To answer it honestly we must reflect back even further… all the way back to a story the Sartors and Americans share also with the whole human race. It’s a story that goes far, far back in time to cosmic beginnings and eventually tells our cultural beginnings. The story book is the Bible.
The entire human race shares in an amazing history told of the creation, fall, and complete redemption of all things. All current-day people groups are accounted for in Genesis (e.g. Genesis 12:3) and throughout the Bible all the way to the unveiling of the total narrative in Revelation (Revelation 22:1-2). The theme of inclusiveness runs throughout, but universality is the bigger point.
Despite contrary perceptions of Christianity that exist in the West today… Christians believe that all ethnic groups (Jews and non-Jews) are fully included and fully blessed in the Story. They aren’t just “allowed in” at the end. It was the plan all along.
‘Gentiles’ (nations) is how the Bible refers to people of any ethnicity or nationality other than the Jewish one. And the Bible refers to the Gentiles as being included in the story of Christ, a story that had to be set forth in a thoroughly Jewish context. This message of all ethnicities being included runs throughout the Old and New Testaments, and in Paul’s letters particularly. Paul hammers away at it in his letter to the Romans from the very opening (Romans 1:6) to its final closing thought (Romans 16:26).
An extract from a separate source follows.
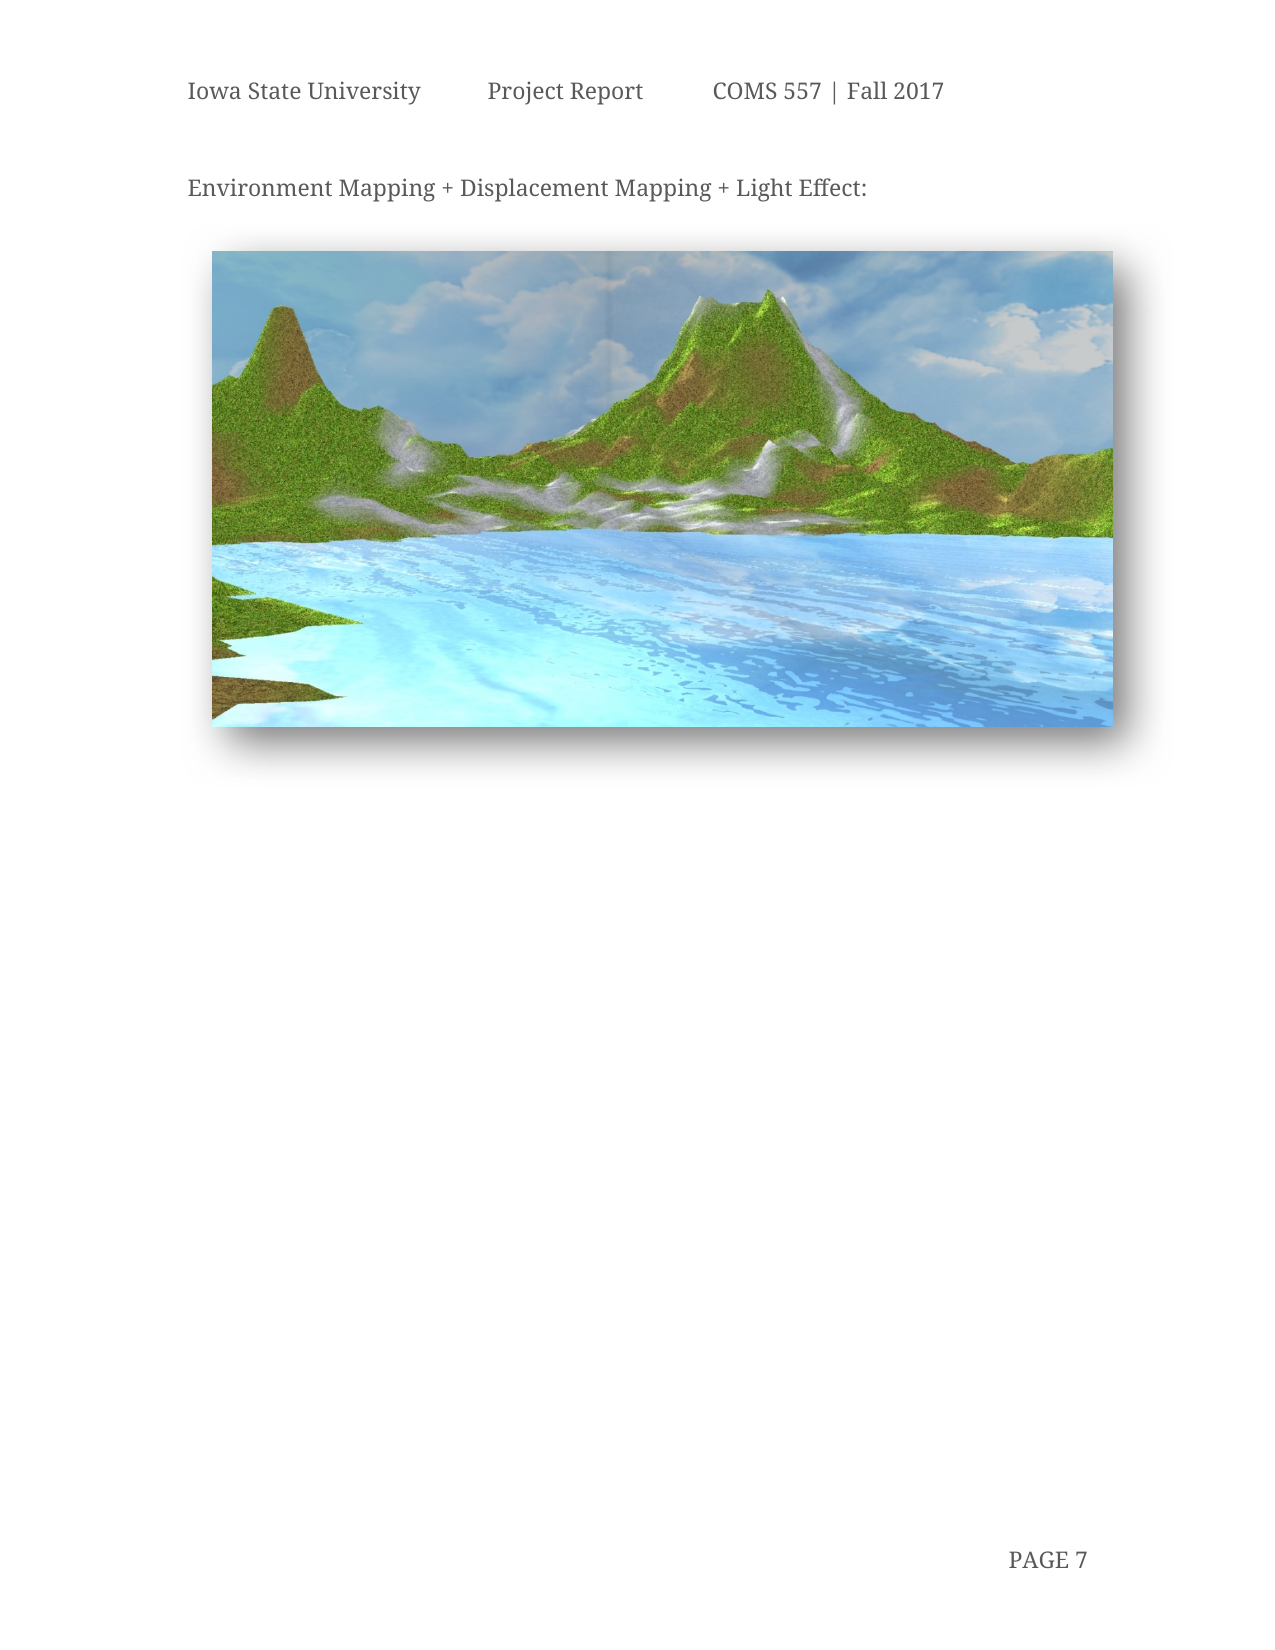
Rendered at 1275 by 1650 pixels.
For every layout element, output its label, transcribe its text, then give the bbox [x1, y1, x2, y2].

Sartors love the thought of telling and hearing stories through music, and so in Water Valley at the Thanksgiving table the subject of songwriting came up in our conversation. Someone – I believe it was Thomas – asked in his own sheer bafflement at the songwriting process:
“How do you speak effectively to a very large number of people about something that is intimately personal?”
This question is a good one. When we write songs we want to write to the people of the world – and into the cultural moment that is now! We want to connect with that world through what is personal to us. And so we try. Although nationalism or even global recognition are not the only objective in song writing, whole nations have, at times, been bonded together around a song. You may remember Michael Jackson’s and Lionel Richie’s We Are The World (1985) which united Americans under God (it says as much in the song) to support people on the continent of Africa suffering from poverty.
Songs are special. They are special because humanity can try to make them personal and particular while also embracing the diversity and commonality of all.
Our thoughts on Gentile inclusion and Thanksgiving today have been a reminder that all of our stories are part of The Story, that we are all invited to God’s table by faith – not because of our nationalities or any other identity. The invitation to give thanks is extended to Americans and to every human and even every creature on earth (see Mark 16:15).
The Bible story has to be about a particular people and their Messiah in order to be universally true, and so we proudly celebrate Thanksgiving as Americans. Our heritage is not only American, though, and our past is not reducible to racism. Also, our identity is not whatever we choose it to be. We are human. And that means our heritage is a primarily a universal history and religion that can be shared by all. Let us seek together what it means to believe in Christ. Let us give thanks to God in the highest!